The average securities industry bonus was 20% higher than 2020 and came out of a bonus pool that grew to $45 billion, according to annual estimates from state Comptroller Thomas DiNapoli. Bonuses for 2020 also set a record at the time, having jumped 25% from the previous year despite the recession caused by the COVID-19 pandemic.

DiNapoli cited pretax profits through the first three quarters of 2021 for broker/dealer operations on the New York Stock Exchange, which increased by 19.6% to $44.9 billion. The jump in earnings for Wall Street firms was boosted by low interest rates, record market for initial public offerings and surging fees. 

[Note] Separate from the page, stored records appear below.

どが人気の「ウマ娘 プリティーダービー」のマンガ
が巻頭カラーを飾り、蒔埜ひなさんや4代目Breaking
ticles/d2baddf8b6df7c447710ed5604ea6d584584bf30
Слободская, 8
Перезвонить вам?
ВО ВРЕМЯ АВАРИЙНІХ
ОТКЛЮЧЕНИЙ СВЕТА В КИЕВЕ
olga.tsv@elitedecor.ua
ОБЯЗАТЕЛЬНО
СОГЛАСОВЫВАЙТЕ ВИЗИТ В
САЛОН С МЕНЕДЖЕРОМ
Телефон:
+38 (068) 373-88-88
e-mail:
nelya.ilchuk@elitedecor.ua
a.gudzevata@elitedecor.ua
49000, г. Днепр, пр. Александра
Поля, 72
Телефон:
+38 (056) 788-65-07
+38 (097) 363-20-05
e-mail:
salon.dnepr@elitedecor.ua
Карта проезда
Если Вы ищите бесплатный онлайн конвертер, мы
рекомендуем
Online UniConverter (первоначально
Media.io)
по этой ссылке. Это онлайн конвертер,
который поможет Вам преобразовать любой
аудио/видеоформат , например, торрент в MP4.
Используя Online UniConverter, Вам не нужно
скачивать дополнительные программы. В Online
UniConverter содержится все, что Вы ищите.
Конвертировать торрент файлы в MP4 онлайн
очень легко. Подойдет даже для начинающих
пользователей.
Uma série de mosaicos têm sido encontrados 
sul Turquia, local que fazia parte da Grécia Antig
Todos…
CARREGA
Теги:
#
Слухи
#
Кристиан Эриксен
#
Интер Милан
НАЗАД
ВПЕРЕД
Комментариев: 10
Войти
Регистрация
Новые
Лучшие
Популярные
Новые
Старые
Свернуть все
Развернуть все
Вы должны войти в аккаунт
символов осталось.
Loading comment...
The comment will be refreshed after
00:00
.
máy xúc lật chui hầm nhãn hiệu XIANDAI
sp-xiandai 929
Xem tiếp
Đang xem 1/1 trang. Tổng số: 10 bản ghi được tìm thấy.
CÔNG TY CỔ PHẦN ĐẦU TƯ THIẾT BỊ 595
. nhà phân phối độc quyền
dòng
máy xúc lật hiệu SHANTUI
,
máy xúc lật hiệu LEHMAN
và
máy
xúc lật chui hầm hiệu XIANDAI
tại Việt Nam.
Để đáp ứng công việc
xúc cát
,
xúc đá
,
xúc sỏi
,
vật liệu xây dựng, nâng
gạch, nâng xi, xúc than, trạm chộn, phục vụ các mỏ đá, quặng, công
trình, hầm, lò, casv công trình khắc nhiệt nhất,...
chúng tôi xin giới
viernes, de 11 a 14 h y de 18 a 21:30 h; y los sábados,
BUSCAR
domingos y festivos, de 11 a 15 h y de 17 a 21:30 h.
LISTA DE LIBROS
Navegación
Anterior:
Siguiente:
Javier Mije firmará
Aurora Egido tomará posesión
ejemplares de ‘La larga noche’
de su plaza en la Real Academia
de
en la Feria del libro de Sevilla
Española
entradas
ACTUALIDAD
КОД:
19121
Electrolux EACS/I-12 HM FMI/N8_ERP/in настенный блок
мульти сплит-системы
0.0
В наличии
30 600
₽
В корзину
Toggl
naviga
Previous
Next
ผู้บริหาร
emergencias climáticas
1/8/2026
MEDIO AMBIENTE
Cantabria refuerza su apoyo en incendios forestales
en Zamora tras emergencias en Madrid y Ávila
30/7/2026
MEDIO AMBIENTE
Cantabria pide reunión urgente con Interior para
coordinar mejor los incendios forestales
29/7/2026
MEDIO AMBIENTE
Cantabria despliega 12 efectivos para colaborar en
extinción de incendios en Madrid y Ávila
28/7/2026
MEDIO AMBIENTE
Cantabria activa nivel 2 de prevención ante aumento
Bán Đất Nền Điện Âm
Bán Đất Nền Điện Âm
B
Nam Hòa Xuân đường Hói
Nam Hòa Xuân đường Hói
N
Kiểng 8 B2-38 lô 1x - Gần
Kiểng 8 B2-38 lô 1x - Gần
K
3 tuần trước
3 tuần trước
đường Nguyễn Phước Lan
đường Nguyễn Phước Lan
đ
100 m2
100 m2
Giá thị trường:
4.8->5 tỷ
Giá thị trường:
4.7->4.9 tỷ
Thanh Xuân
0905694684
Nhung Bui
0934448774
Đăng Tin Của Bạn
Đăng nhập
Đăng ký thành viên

The securities industry accounts for one-fifth of private sector wages in New York City, despite comprising 5% of private sector employment. The industry also accounted for 18% of state tax collections and 7% of city tax collections in the governments' 2021 fiscal years, according to DiNapoli.

What Wall Streeters make

In terms of employment, Wall Street has shrunk slightly in recent decades, the comptroller's report shows. In 2021, 180,000 people worked in the securities industry in New York, down 10% from its peak in 2000. Yet pay has continued to grow. 

In 2020, the average salary for securities professionals, including bonus, was $438,370 — nearly five times the average annual pay of $92,315 for the rest of the private sector in New York. In 1981, average compensation in the securities industry was roughly twice the rest of the private sector.

DiNapoli said that recent events could drive down near-term profitability and bonus payments.

"Markets are turbulent as other sectors' recovery remains sluggish and uneven, and Russia wages an inexcusable war on Ukraine's freedom," he said in a prepared statement. "In New York, we won't get back to our pre-COVID economic strength until more New Yorkers and more sectors — retail, tourism, construction, the arts and others ­­— enjoy similar success."